C’est l’histoire d’un mec... René Nuffard, histrion à succès qui subit un jour, sur scène, une véritable crise artistique : le rire est trop gras, Nuffard veut maintenant faire pleurer... Sauf que quelqu’un crie au scandale : s’ensuit un débat enflammé, une plongée rafinée, et souvent hilarante, dans les affres de l’artiste, tiraillé entre sa volonté personnelle de faire du tragique, et celle des autres : le public, qui veut rire, le producteur Monsieur Dupèze, qui a “mis des billes”, l’avocat Monsieur Bagoût, le banquier Monsieur Fouillespleines, et surtout la muse de l’artiste, qui a plus que son mot à dire...

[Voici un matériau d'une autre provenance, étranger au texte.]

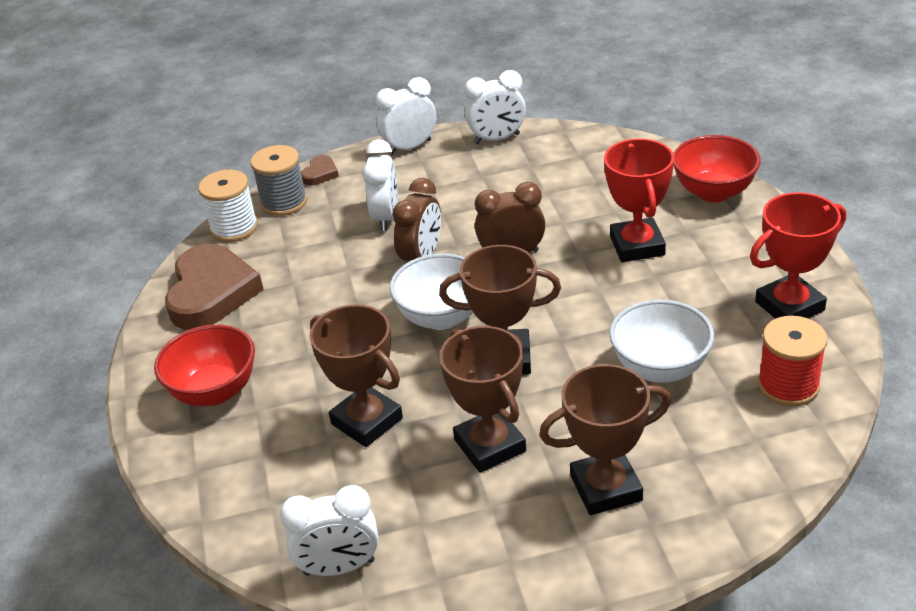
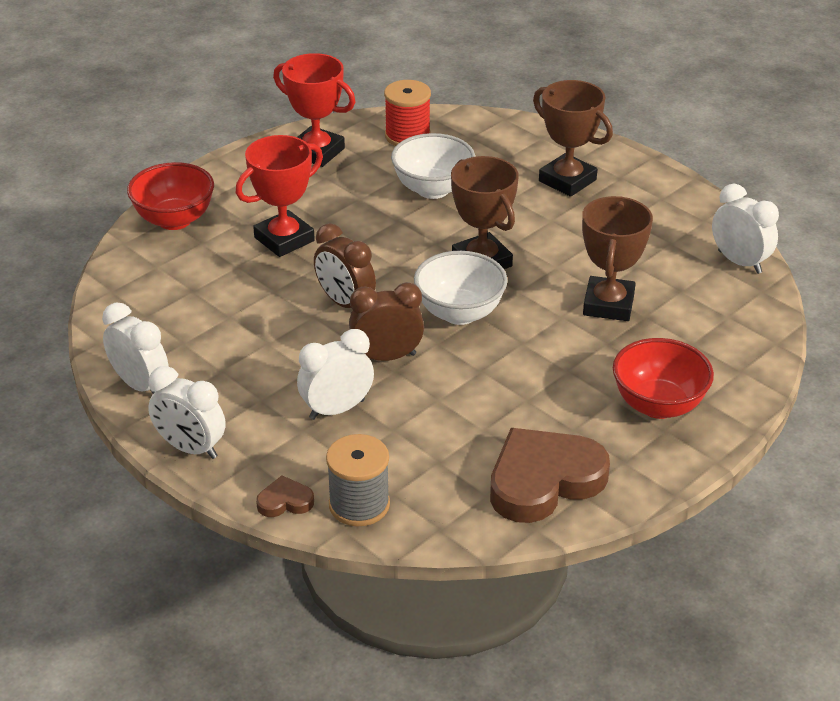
camera: 125 degrees left, 0 degrees up
white spool [198,170,258,242] -> none
brown trophy [439,326,526,473] -> none

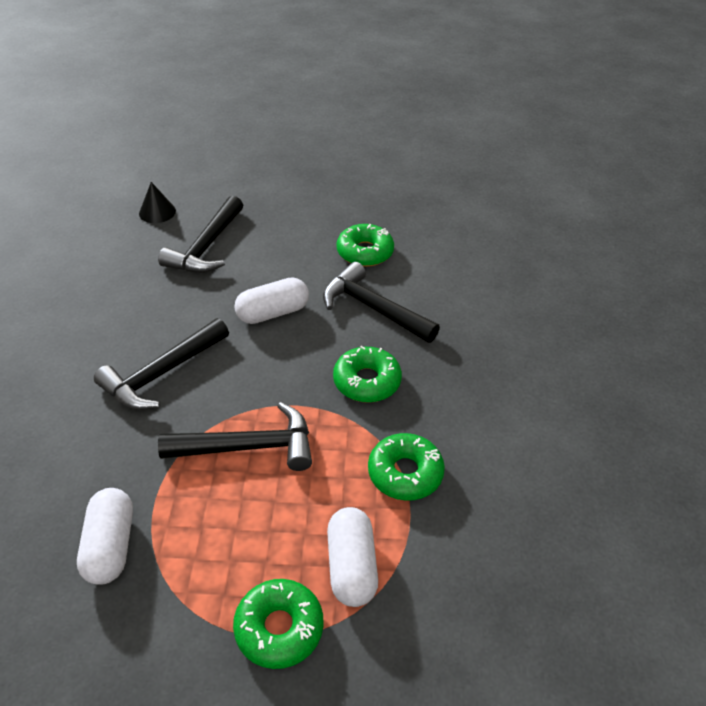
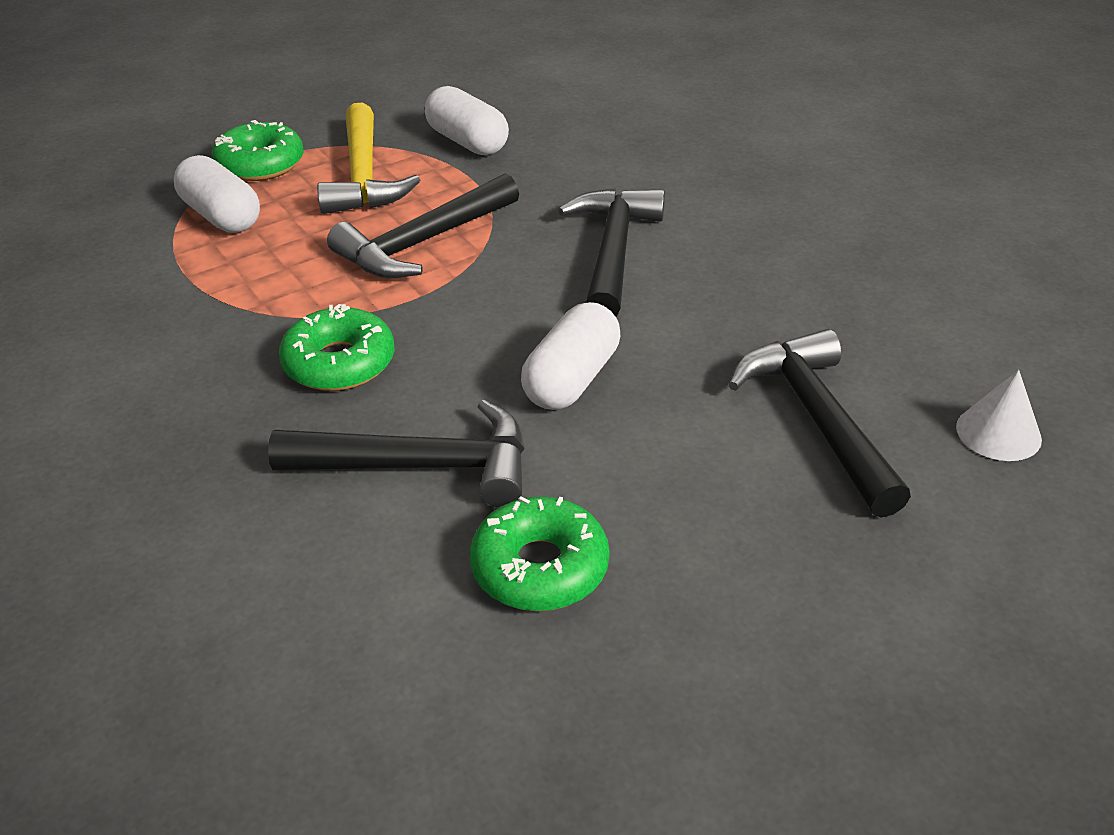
camera: 145 degrees right, 5 degrees down
black cone [139,182,176,223] -> white cone [956,370,1042,461]
green donut [368,433,445,501] -> none
none -> yellow hammer [317,103,420,214]

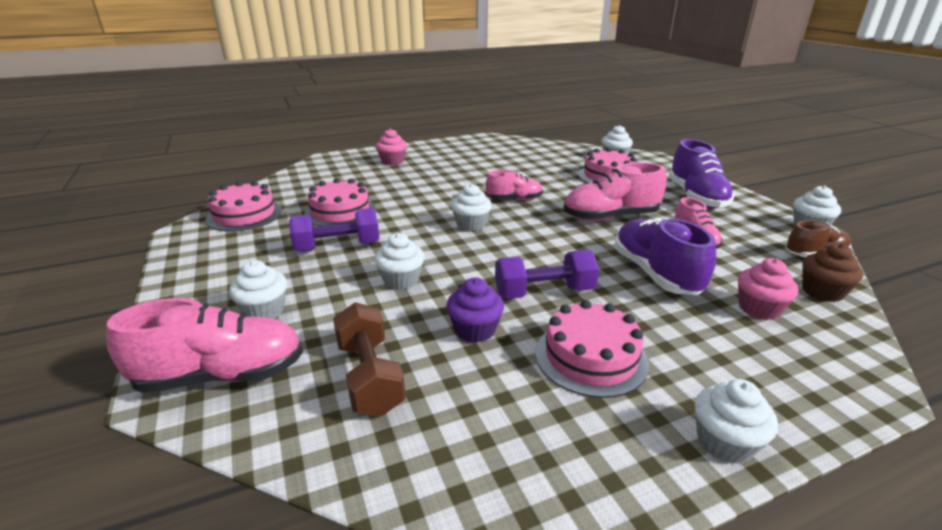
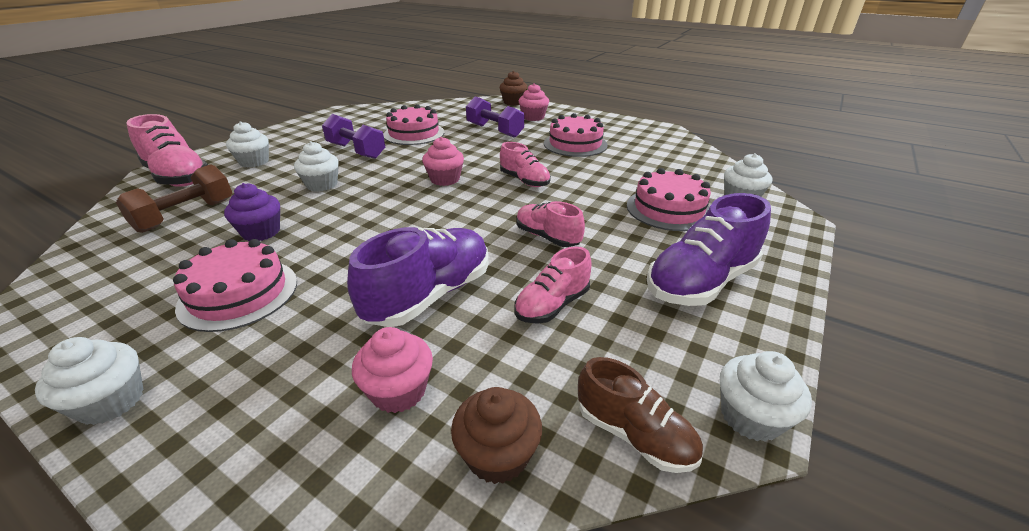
camera: 55 degrees right, 5 degrees up
pink cake [206,181,282,232] -> pink cake moved to [544,113,608,157]
white cupcake [451,183,492,231] -> pink cupcake [422,137,464,186]
purple dumbbell [495,250,599,299] -> purple dumbbell moved to [466,96,524,138]
pink shoe [563,162,667,221] -> pink shoe [516,201,585,247], size x0.61
none -> brown cupcake [500,71,528,106]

Pour notre plus grand plaisir, le texte est très travaillé, servi par un jeu d’acteur époustouflant, et par une mise en scène amusée (de Pierre Aufrey) qui flirte de manière très réussie avec le clownesque. Les mimiques efficaces touchent au cœur des tourments de l’artiste, dans ce combat parfois violent entre comédie et tragédie. L’énergie débordante de Xavier Chavari, diabolique, tour à tour musclé et capricieux, est tout bonnement géniale, tandis que la performance plus subtile de Bruno Durand, sorte de clown tiré des Idées Noires de Franquin, ajoute encore à la qualité du texte, léché, truffé de jeux de mots et d’effets de langage.

Ça a débuté comme ça”... Au tout début, on dirait du Céline, puis Corneille mord la poussière, Pirandello passe par là, et après bien des fous rires (devant la muse bourrée au rhum, par exemple), après des effets de mise en abyme maîtrisés, le spectateur applaudit cette pièce plus aboutie que les sketches du Choc frontal, plus étourdissante, et toujours plus drôle... Remercions la muse de Xavier Chavari pour ce spectacle inspiré !

Nicolas Cavaillès
(janvier 2005)

Nicolas Cavaillès, spécialiste de l'œuvre de Cioran, lié à la Roumanie et à sa littérature, poursuit, après des études de lettres et de philosophie, des recherches autour de l'écriture, des manuscrits et de la création artistique (critique génétique).